Data records:
Start of Block

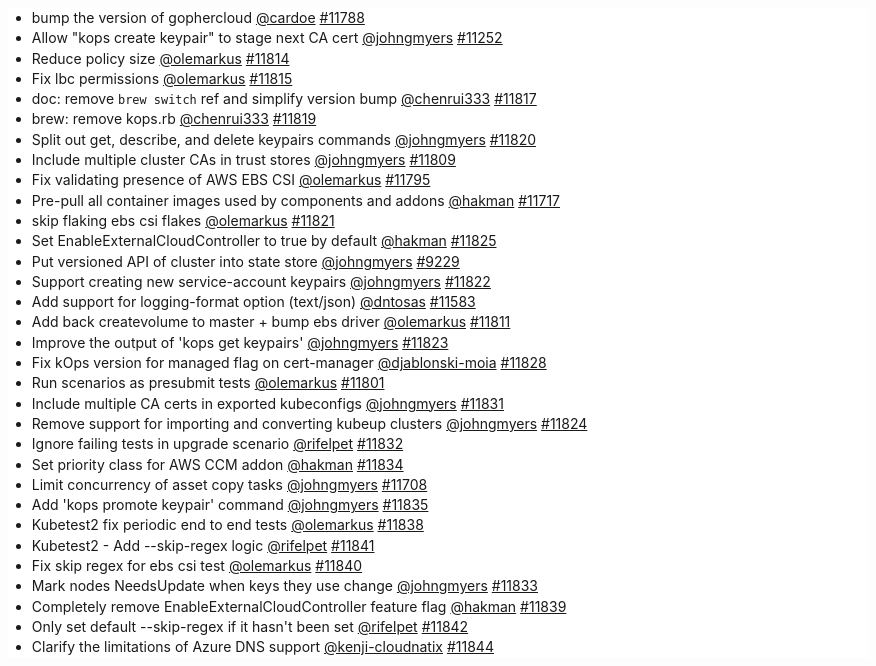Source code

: * bump the version of gophercloud [@cardoe](https://github.com/cardoe) [#11788](https://github.com/kubernetes/kops/pull/11788)
* Allow "kops create keypair" to stage next CA cert [@johngmyers](https://github.com/johngmyers) [#11252](https://github.com/kubernetes/kops/pull/11252)
* Reduce policy size [@olemarkus](https://github.com/olemarkus) [#11814](https://github.com/kubernetes/kops/pull/11814)
* Fix lbc permissions [@olemarkus](https://github.com/olemarkus) [#11815](https://github.com/kubernetes/kops/pull/11815)
* doc: remove `brew switch` ref and simplify version bump [@chenrui333](https://github.com/chenrui333) [#11817](https://github.com/kubernetes/kops/pull/11817)
* brew: remove kops.rb [@chenrui333](https://github.com/chenrui333) [#11819](https://github.com/kubernetes/kops/pull/11819)
* Split out get, describe, and delete keypairs commands [@johngmyers](https://github.com/johngmyers) [#11820](https://github.com/kubernetes/kops/pull/11820)
* Include multiple cluster CAs in trust stores [@johngmyers](https://github.com/johngmyers) [#11809](https://github.com/kubernetes/kops/pull/11809)
* Fix validating presence of AWS EBS CSI [@olemarkus](https://github.com/olemarkus) [#11795](https://github.com/kubernetes/kops/pull/11795)
* Pre-pull all container images used by components and addons [@hakman](https://github.com/hakman) [#11717](https://github.com/kubernetes/kops/pull/11717)
* skip flaking ebs csi flakes [@olemarkus](https://github.com/olemarkus) [#11821](https://github.com/kubernetes/kops/pull/11821)
* Set EnableExternalCloudController to true by default [@hakman](https://github.com/hakman) [#11825](https://github.com/kubernetes/kops/pull/11825)
* Put versioned API of cluster into state store [@johngmyers](https://github.com/johngmyers) [#9229](https://github.com/kubernetes/kops/pull/9229)
* Support creating new service-account keypairs [@johngmyers](https://github.com/johngmyers) [#11822](https://github.com/kubernetes/kops/pull/11822)
* Add support for logging-format option (text/json) [@dntosas](https://github.com/dntosas) [#11583](https://github.com/kubernetes/kops/pull/11583)
* Add back createvolume to master + bump ebs driver [@olemarkus](https://github.com/olemarkus) [#11811](https://github.com/kubernetes/kops/pull/11811)
* Improve the output of 'kops get keypairs'  [@johngmyers](https://github.com/johngmyers) [#11823](https://github.com/kubernetes/kops/pull/11823)
* Fix kOps version for managed flag on cert-manager [@djablonski-moia](https://github.com/djablonski-moia) [#11828](https://github.com/kubernetes/kops/pull/11828)
* Run scenarios as presubmit tests [@olemarkus](https://github.com/olemarkus) [#11801](https://github.com/kubernetes/kops/pull/11801)
* Include multiple CA certs in exported kubeconfigs [@johngmyers](https://github.com/johngmyers) [#11831](https://github.com/kubernetes/kops/pull/11831)
* Remove support for importing and converting kubeup clusters [@johngmyers](https://github.com/johngmyers) [#11824](https://github.com/kubernetes/kops/pull/11824)
* Ignore failing tests in upgrade scenario [@rifelpet](https://github.com/rifelpet) [#11832](https://github.com/kubernetes/kops/pull/11832)
* Set priority class for AWS CCM addon [@hakman](https://github.com/hakman) [#11834](https://github.com/kubernetes/kops/pull/11834)
* Limit concurrency of asset copy tasks  [@johngmyers](https://github.com/johngmyers) [#11708](https://github.com/kubernetes/kops/pull/11708)
* Add 'kops promote keypair' command [@johngmyers](https://github.com/johngmyers) [#11835](https://github.com/kubernetes/kops/pull/11835)
* Kubetest2 fix periodic end to end tests [@olemarkus](https://github.com/olemarkus) [#11838](https://github.com/kubernetes/kops/pull/11838)
* Kubetest2 - Add --skip-regex logic [@rifelpet](https://github.com/rifelpet) [#11841](https://github.com/kubernetes/kops/pull/11841)
* Fix skip regex for ebs csi test [@olemarkus](https://github.com/olemarkus) [#11840](https://github.com/kubernetes/kops/pull/11840)
* Mark nodes NeedsUpdate when keys they use change  [@johngmyers](https://github.com/johngmyers) [#11833](https://github.com/kubernetes/kops/pull/11833)
* Completely remove EnableExternalCloudController feature flag [@hakman](https://github.com/hakman) [#11839](https://github.com/kubernetes/kops/pull/11839)
* Only set default --skip-regex if it hasn't been set [@rifelpet](https://github.com/rifelpet) [#11842](https://github.com/kubernetes/kops/pull/11842)
* Clarify the limitations of Azure DNS support [@kenji-cloudnatix](https://github.com/kenji-cloudnatix) [#11844](https://github.com/kubernetes/kops/pull/11844)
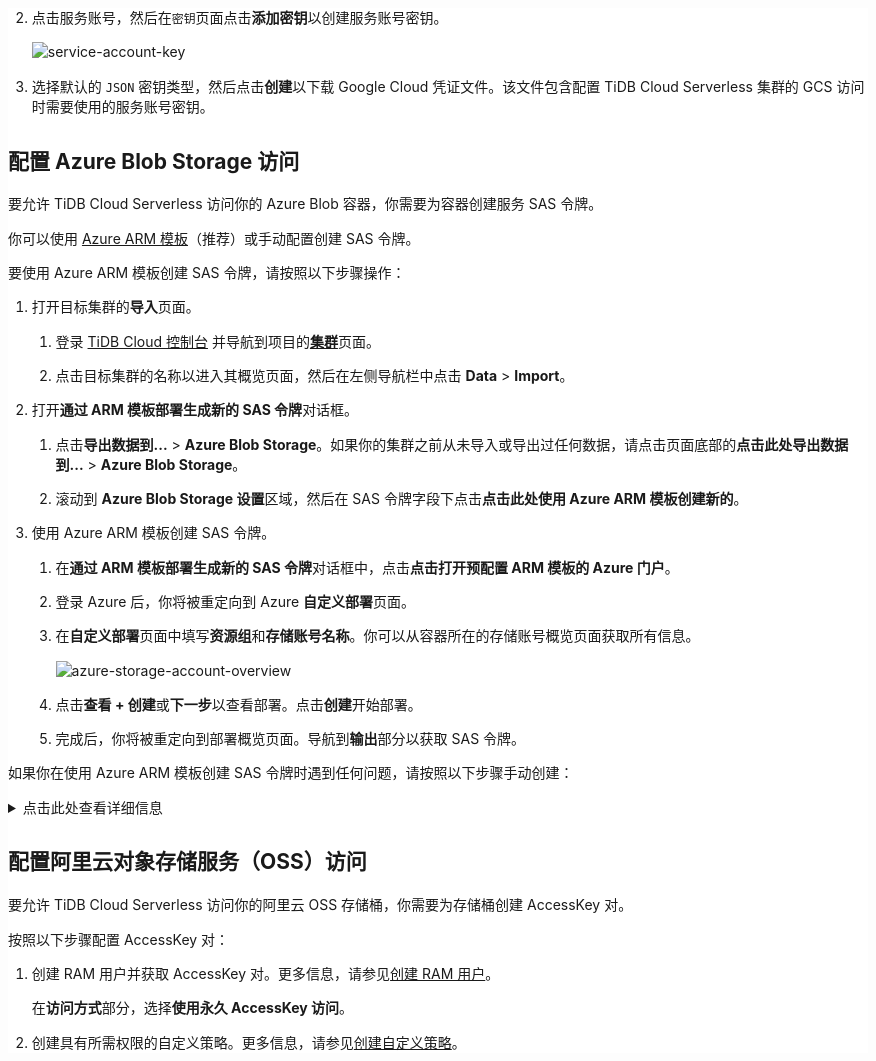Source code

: 2. 点击服务账号，然后在`密钥`页面点击**添加密钥**以创建服务账号密钥。

   ![service-account-key](/media/tidb-cloud/serverless-external-storage/gcs-service-account-key.png)

3. 选择默认的 `JSON` 密钥类型，然后点击**创建**以下载 Google Cloud 凭证文件。该文件包含配置 TiDB Cloud Serverless 集群的 GCS 访问时需要使用的服务账号密钥。

## 配置 Azure Blob Storage 访问

要允许 TiDB Cloud Serverless 访问你的 Azure Blob 容器，你需要为容器创建服务 SAS 令牌。

你可以使用 [Azure ARM 模板](https://learn.microsoft.com/en-us/azure/azure-resource-manager/templates/overview)（推荐）或手动配置创建 SAS 令牌。

要使用 Azure ARM 模板创建 SAS 令牌，请按照以下步骤操作：

1. 打开目标集群的**导入**页面。

    1. 登录 [TiDB Cloud 控制台](https://tidbcloud.com/) 并导航到项目的[**集群**](https://tidbcloud.com/project/clusters)页面。

    2. 点击目标集群的名称以进入其概览页面，然后在左侧导航栏中点击 **Data** > **Import**。

2. 打开**通过 ARM 模板部署生成新的 SAS 令牌**对话框。
        
    1. 点击**导出数据到...** > **Azure Blob Storage**。如果你的集群之前从未导入或导出过任何数据，请点击页面底部的**点击此处导出数据到...** > **Azure Blob Storage**。
   
    2. 滚动到 **Azure Blob Storage 设置**区域，然后在 SAS 令牌字段下点击**点击此处使用 Azure ARM 模板创建新的**。
   
3. 使用 Azure ARM 模板创建 SAS 令牌。

    1. 在**通过 ARM 模板部署生成新的 SAS 令牌**对话框中，点击**点击打开预配置 ARM 模板的 Azure 门户**。
   
    2. 登录 Azure 后，你将被重定向到 Azure **自定义部署**页面。

    3. 在**自定义部署**页面中填写**资源组**和**存储账号名称**。你可以从容器所在的存储账号概览页面获取所有信息。

        ![azure-storage-account-overview](/media/tidb-cloud/serverless-external-storage/azure-storage-account-overview.png)

    4. 点击**查看 + 创建**或**下一步**以查看部署。点击**创建**开始部署。
   
    5. 完成后，你将被重定向到部署概览页面。导航到**输出**部分以获取 SAS 令牌。

如果你在使用 Azure ARM 模板创建 SAS 令牌时遇到任何问题，请按照以下步骤手动创建：

<details><summary>点击此处查看详细信息</summary></details>

## 配置阿里云对象存储服务（OSS）访问

要允许 TiDB Cloud Serverless 访问你的阿里云 OSS 存储桶，你需要为存储桶创建 AccessKey 对。

按照以下步骤配置 AccessKey 对：

1. 创建 RAM 用户并获取 AccessKey 对。更多信息，请参见[创建 RAM 用户](https://www.alibabacloud.com/help/en/ram/user-guide/create-a-ram-user)。
    
    在**访问方式**部分，选择**使用永久 AccessKey 访问**。

2. 创建具有所需权限的自定义策略。更多信息，请参见[创建自定义策略](https://www.alibabacloud.com/help/en/ram/user-guide/create-a-custom-policy)。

End of Block

WHAT THE EXERCISE ASKS:
Could you print the lines of the records above from the one containing "<details><summ" through the last, exactly and with no additions?

OUTPUT:
<details><summary>点击此处查看详细信息</summary></details>

## 配置阿里云对象存储服务（OSS）访问

要允许 TiDB Cloud Serverless 访问你的阿里云 OSS 存储桶，你需要为存储桶创建 AccessKey 对。

按照以下步骤配置 AccessKey 对：

1. 创建 RAM 用户并获取 AccessKey 对。更多信息，请参见[创建 RAM 用户](https://www.alibabacloud.com/help/en/ram/user-guide/create-a-ram-user)。
    
    在**访问方式**部分，选择**使用永久 AccessKey 访问**。

2. 创建具有所需权限的自定义策略。更多信息，请参见[创建自定义策略](https://www.alibabacloud.com/help/en/ram/user-guide/create-a-custom-policy)。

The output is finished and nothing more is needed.